Manassas sees little growth; increase in minorities

By Jennifer Buske
Washington Post Staff Writer
Wednesday, February 9, 2011; 8:59 PM

The Hispanic population in Manassas more than doubled in the past decade while the city's growth was fairly stagnant, making non-Hispanic whites the minority for the first time in 20 years, according to data released by the Census Bureau last week.

The city's overall population grew less than 8 percent to almost 38,000 last year, according to the data. Almost 12,000 residents are Hispanic, up from 5,300 in 2000. The Asian population in the city went up 56 percent in the past decade, and the number of black residents increased 11 percent.

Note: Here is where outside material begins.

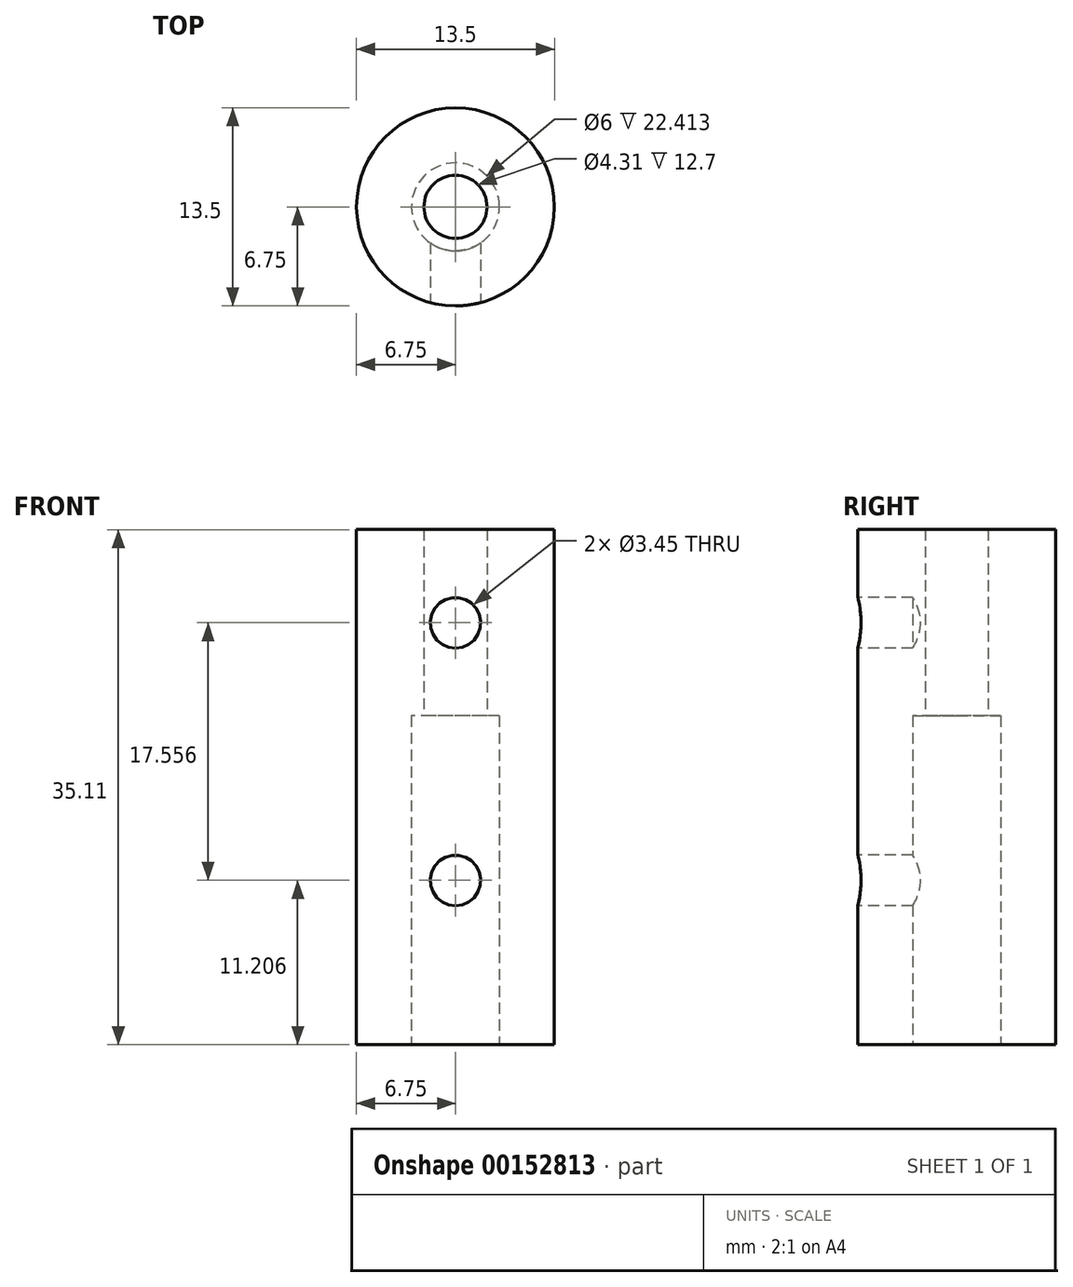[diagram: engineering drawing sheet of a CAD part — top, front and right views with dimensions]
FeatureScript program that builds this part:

In contrast, the non-Hispanic white population dropped almost 23 percent.

"We used to be one of the fastest-growing communities in the commonwealth," Manassas Mayor Harry J. "Hal" Parrish II (R) said, noting he is also not surprised by the change in demographics as he has watched diversity grow at the schools. "We have more jobs here today than we have ever had, so that bedroom community perspective people had of Manassas is changing."

According to Manassas City school officials, 32.2 percent of enrolled students are classified as ESOL, English Speakers of Other Languages. About 28 percent of the population in Manassas is under the age of 18, according to the data. With growth leveling off, Manassas City school officials said they have not had to add a facility since the mid-2000s, when Mayfield Intermediate opened.

Like other Virginia cities, Parrish said, growth can be a challenge, because there is a limited amount of land - 10 square miles - to develop. City officials are starting to explore building up, not out. Parrish said he thinks the population will creep up in the coming years as several new developments are underway.

Parrish said he also thinks the jobs, the amenities and the family-friendly atmosphere will keep people coming to Manassas for years.

"Manassas [is] a great place to live, work, do business, raise a family and come for a visit - that's how I sign every e-mail I send," Parrish said.